[Stored dataset items]
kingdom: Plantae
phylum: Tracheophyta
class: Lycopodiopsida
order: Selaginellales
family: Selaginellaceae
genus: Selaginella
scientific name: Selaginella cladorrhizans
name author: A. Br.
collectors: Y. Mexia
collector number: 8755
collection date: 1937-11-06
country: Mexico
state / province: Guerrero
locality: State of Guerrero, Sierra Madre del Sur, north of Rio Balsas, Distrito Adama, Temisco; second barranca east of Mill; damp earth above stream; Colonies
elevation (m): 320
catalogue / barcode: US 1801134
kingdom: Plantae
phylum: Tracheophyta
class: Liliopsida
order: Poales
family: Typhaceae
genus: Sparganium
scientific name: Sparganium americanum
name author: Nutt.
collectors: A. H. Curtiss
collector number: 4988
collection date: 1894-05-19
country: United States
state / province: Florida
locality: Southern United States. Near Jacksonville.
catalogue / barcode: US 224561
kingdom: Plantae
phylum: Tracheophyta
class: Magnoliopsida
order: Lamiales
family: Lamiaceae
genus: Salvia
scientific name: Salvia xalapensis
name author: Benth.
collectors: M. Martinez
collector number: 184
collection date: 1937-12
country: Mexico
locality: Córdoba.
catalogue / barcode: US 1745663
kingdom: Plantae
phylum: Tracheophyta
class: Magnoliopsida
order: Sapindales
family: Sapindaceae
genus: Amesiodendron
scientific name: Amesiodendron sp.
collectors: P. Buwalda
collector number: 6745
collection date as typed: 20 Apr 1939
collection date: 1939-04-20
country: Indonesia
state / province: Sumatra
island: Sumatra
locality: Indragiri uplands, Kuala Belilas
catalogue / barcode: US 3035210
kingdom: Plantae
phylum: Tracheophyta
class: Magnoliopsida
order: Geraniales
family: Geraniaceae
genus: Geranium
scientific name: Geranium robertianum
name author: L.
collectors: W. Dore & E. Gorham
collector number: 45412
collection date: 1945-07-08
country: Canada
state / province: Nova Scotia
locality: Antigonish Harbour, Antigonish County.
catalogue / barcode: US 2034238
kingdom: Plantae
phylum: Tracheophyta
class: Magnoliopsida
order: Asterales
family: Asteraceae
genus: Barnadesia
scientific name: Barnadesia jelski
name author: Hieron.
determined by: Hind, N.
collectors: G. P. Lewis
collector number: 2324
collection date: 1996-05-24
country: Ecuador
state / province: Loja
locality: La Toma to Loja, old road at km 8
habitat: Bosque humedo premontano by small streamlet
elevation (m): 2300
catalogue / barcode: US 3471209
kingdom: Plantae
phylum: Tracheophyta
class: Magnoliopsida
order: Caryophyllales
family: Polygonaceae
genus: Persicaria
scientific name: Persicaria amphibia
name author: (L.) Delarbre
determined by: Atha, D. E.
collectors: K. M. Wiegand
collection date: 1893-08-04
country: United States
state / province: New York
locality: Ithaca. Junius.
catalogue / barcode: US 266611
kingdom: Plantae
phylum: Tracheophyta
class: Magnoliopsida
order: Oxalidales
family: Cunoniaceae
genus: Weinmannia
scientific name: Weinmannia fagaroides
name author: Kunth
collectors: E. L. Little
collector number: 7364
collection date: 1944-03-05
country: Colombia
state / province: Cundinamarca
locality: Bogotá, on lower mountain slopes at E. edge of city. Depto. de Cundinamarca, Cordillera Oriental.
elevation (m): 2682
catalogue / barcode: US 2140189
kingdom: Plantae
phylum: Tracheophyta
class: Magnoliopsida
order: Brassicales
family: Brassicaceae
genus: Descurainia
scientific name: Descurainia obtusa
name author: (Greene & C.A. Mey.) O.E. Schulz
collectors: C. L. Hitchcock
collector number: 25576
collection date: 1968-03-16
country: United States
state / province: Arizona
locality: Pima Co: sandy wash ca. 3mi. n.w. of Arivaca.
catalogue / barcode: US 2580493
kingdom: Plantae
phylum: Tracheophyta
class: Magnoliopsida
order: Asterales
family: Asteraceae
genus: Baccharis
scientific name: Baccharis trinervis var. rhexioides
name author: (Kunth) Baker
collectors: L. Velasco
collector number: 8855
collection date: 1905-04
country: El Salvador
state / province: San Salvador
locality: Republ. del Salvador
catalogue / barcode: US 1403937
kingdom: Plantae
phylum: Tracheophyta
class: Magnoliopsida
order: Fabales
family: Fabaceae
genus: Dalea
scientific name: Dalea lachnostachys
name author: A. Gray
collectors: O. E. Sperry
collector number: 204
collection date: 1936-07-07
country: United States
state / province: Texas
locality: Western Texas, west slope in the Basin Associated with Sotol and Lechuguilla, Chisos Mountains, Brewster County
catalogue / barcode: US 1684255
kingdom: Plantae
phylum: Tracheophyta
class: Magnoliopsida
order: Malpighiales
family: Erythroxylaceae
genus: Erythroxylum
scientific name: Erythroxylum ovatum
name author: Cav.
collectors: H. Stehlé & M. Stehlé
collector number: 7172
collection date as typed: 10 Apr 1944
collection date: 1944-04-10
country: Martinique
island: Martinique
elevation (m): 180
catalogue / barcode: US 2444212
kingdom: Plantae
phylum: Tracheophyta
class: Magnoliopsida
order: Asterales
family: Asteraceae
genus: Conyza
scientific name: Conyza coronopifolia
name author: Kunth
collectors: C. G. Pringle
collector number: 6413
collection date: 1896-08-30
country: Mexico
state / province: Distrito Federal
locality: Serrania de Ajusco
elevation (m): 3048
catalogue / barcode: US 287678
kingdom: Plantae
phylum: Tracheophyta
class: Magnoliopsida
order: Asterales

**Set problem:** Return every line of the listing unchanged, from the first to the last.

**Finished exercise:**
kingdom: Plantae
phylum: Tracheophyta
class: Lycopodiopsida
order: Selaginellales
family: Selaginellaceae
genus: Selaginella
scientific name: Selaginella cladorrhizans
name author: A. Br.
collectors: Y. Mexia
collector number: 8755
collection date: 1937-11-06
country: Mexico
state / province: Guerrero
locality: State of Guerrero, Sierra Madre del Sur, north of Rio Balsas, Distrito Adama, Temisco; second barranca east of Mill; damp earth above stream; Colonies
elevation (m): 320
catalogue / barcode: US 1801134
kingdom: Plantae
phylum: Tracheophyta
class: Liliopsida
order: Poales
family: Typhaceae
genus: Sparganium
scientific name: Sparganium americanum
name author: Nutt.
collectors: A. H. Curtiss
collector number: 4988
collection date: 1894-05-19
country: United States
state / province: Florida
locality: Southern United States. Near Jacksonville.
catalogue / barcode: US 224561
kingdom: Plantae
phylum: Tracheophyta
class: Magnoliopsida
order: Lamiales
family: Lamiaceae
genus: Salvia
scientific name: Salvia xalapensis
name author: Benth.
collectors: M. Martinez
collector number: 184
collection date: 1937-12
country: Mexico
locality: Córdoba.
catalogue / barcode: US 1745663
kingdom: Plantae
phylum: Tracheophyta
class: Magnoliopsida
order: Sapindales
family: Sapindaceae
genus: Amesiodendron
scientific name: Amesiodendron sp.
collectors: P. Buwalda
collector number: 6745
collection date as typed: 20 Apr 1939
collection date: 1939-04-20
country: Indonesia
state / province: Sumatra
island: Sumatra
locality: Indragiri uplands, Kuala Belilas
catalogue / barcode: US 3035210
kingdom: Plantae
phylum: Tracheophyta
class: Magnoliopsida
order: Geraniales
family: Geraniaceae
genus: Geranium
scientific name: Geranium robertianum
name author: L.
collectors: W. Dore & E. Gorham
collector number: 45412
collection date: 1945-07-08
country: Canada
state / province: Nova Scotia
locality: Antigonish Harbour, Antigonish County.
catalogue / barcode: US 2034238
kingdom: Plantae
phylum: Tracheophyta
class: Magnoliopsida
order: Asterales
family: Asteraceae
genus: Barnadesia
scientific name: Barnadesia jelski
name author: Hieron.
determined by: Hind, N.
collectors: G. P. Lewis
collector number: 2324
collection date: 1996-05-24
country: Ecuador
state / province: Loja
locality: La Toma to Loja, old road at km 8
habitat: Bosque humedo premontano by small streamlet
elevation (m): 2300
catalogue / barcode: US 3471209
kingdom: Plantae
phylum: Tracheophyta
class: Magnoliopsida
order: Caryophyllales
family: Polygonaceae
genus: Persicaria
scientific name: Persicaria amphibia
name author: (L.) Delarbre
determined by: Atha, D. E.
collectors: K. M. Wiegand
collection date: 1893-08-04
country: United States
state / province: New York
locality: Ithaca. Junius.
catalogue / barcode: US 266611
kingdom: Plantae
phylum: Tracheophyta
class: Magnoliopsida
order: Oxalidales
family: Cunoniaceae
genus: Weinmannia
scientific name: Weinmannia fagaroides
name author: Kunth
collectors: E. L. Little
collector number: 7364
collection date: 1944-03-05
country: Colombia
state / province: Cundinamarca
locality: Bogotá, on lower mountain slopes at E. edge of city. Depto. de Cundinamarca, Cordillera Oriental.
elevation (m): 2682
catalogue / barcode: US 2140189
kingdom: Plantae
phylum: Tracheophyta
class: Magnoliopsida
order: Brassicales
family: Brassicaceae
genus: Descurainia
scientific name: Descurainia obtusa
name author: (Greene & C.A. Mey.) O.E. Schulz
collectors: C. L. Hitchcock
collector number: 25576
collection date: 1968-03-16
country: United States
state / province: Arizona
locality: Pima Co: sandy wash ca. 3mi. n.w. of Arivaca.
catalogue / barcode: US 2580493
kingdom: Plantae
phylum: Tracheophyta
class: Magnoliopsida
order: Asterales
family: Asteraceae
genus: Baccharis
scientific name: Baccharis trinervis var. rhexioides
name author: (Kunth) Baker
collectors: L. Velasco
collector number: 8855
collection date: 1905-04
country: El Salvador
state / province: San Salvador
locality: Republ. del Salvador
catalogue / barcode: US 1403937
kingdom: Plantae
phylum: Tracheophyta
class: Magnoliopsida
order: Fabales
family: Fabaceae
genus: Dalea
scientific name: Dalea lachnostachys
name author: A. Gray
collectors: O. E. Sperry
collector number: 204
collection date: 1936-07-07
country: United States
state / province: Texas
locality: Western Texas, west slope in the Basin Associated with Sotol and Lechuguilla, Chisos Mountains, Brewster County
catalogue / barcode: US 1684255
kingdom: Plantae
phylum: Tracheophyta
class: Magnoliopsida
order: Malpighiales
family: Erythroxylaceae
genus: Erythroxylum
scientific name: Erythroxylum ovatum
name author: Cav.
collectors: H. Stehlé & M. Stehlé
collector number: 7172
collection date as typed: 10 Apr 1944
collection date: 1944-04-10
country: Martinique
island: Martinique
elevation (m): 180
catalogue / barcode: US 2444212
kingdom: Plantae
phylum: Tracheophyta
class: Magnoliopsida
order: Asterales
family: Asteraceae
genus: Conyza
scientific name: Conyza coronopifolia
name author: Kunth
collectors: C. G. Pringle
collector number: 6413
collection date: 1896-08-30
country: Mexico
state / province: Distrito Federal
locality: Serrania de Ajusco
elevation (m): 3048
catalogue / barcode: US 287678
kingdom: Plantae
phylum: Tracheophyta
class: Magnoliopsida
order: Asterales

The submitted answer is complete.